MCMC_int <- function(a,seed,N)
{
rand<-rep(NA,N);
rand[1]<-seed;
for(i in 2:N)
{
#random walk 0,a left or right
rand[i]<-seed+a*runif(1,-1,1);
r<-min(1,exp(2*((seed-1)^2-(rand[i]-1)^2)));
if (runif(1)<r)
{
seed<-rand[i]
}
else
{
rand[i]<-seed
}
};
return(sum(rand)/N)
}
MCMC_int(0.75, 1, 10000)
## [1] 1.00083
doIt("ggplot2")
doIt("UsingR")
mcmc_exp <- function(a,seed,N)
{
#exp(-(x-1)^2) [-2,0]
rand<-rep(NA,N);
rand[1]<-seed;
for(i in 2:N)
{
#random walk 0,a left or right
rand[i]<-seed+a*runif(1,-1,1);
r<-min(1,dnorm(rand[i],1,1)/dnorm(seed,1,1))
if (runif(1)<r)
{
seed<-rand[i]
}
else
{
rand[i]<-seed
}
};
zz <- rand[rand<0]
zz <- zz[zz>-2]
hzz <-sqrt(2*pi)*exp(-1/2*(zz-1)^2)
return(sum(hzz)/N)
}
#1000 replicates
K<-500
#5k samples
S<-10000
#run 4 methods
M1 <- rep(NA,K)
M2 <- rep(NA,K)
M3 <- rep(NA,K)
M4 <- rep(NA,K)
for (i in 1:K)
{
M1[i]<-importance(S)
M2[i]<-hitandmiss(S)
M3[i]<-independent(S)
M4[i]<-mcmc_exp(0.2,-1,S)
}
Mcomb<-c(M1,M2,M3,M4)
comb<-c(rep(1,K),rep(2,K),rep(3,K),rep(4,K))

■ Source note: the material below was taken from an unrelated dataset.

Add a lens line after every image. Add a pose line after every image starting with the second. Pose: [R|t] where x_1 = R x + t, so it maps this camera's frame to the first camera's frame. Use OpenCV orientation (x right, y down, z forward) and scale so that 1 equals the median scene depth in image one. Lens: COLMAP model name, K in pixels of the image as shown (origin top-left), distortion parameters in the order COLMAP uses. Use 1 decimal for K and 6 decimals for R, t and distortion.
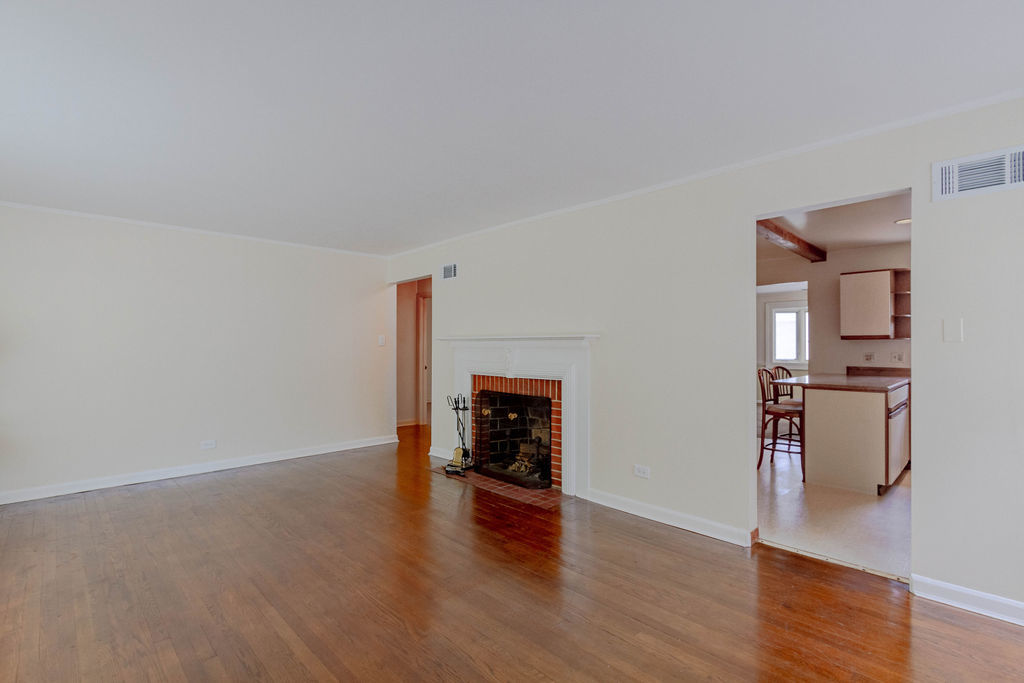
lens RADIAL K [[480.2, 0, 525.4], [0, 480.2, 348.8], [0, 0, 1]] dist [0.000699, -0.000077]
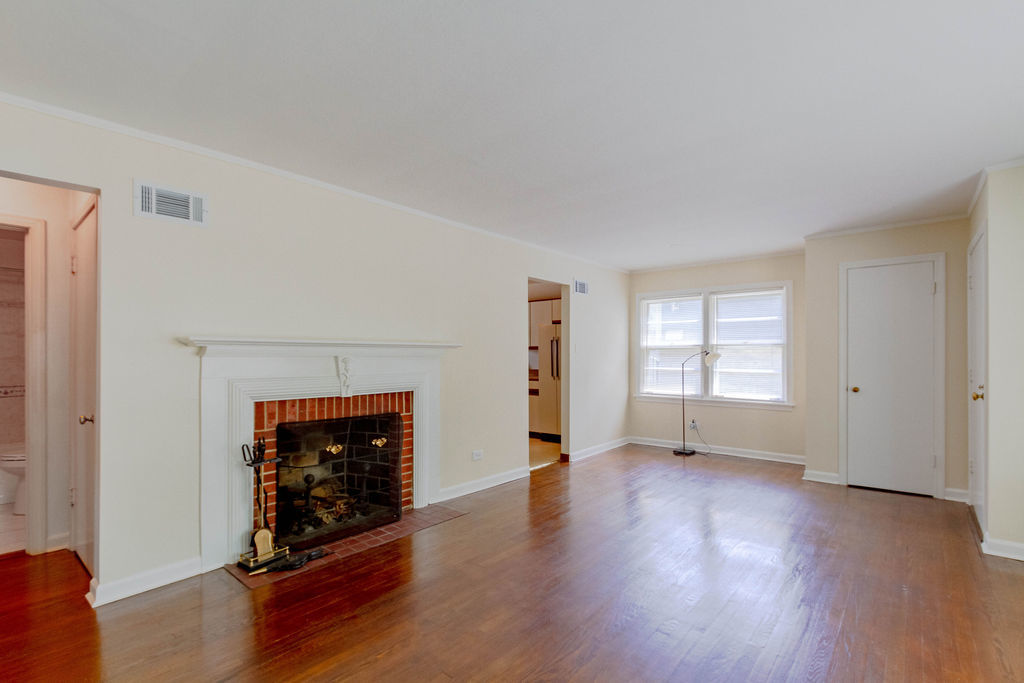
lens RADIAL K [[480.2, 0, 525.4], [0, 480.2, 348.8], [0, 0, 1]] dist [0.000699, -0.000077]
pose [[-0.100451, 0.010260, 0.994889, -0.851389], [0.005170, 0.999939, -0.009791, -0.005930], [-0.994929, 0.004161, -0.100498, 0.840580]]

violinplot(Mcomb~comb,col="green",names=c("importance MC","hitandmiss", "independent MC", "MC MC"))
abline(a=0.1393917,b=0,col="red",lw=2)
A violin plot is a combination of a box plot and a kernel density plot. Specifically, it starts with a box plot. It then adds a rotated kernel density plot to each side of the box plot.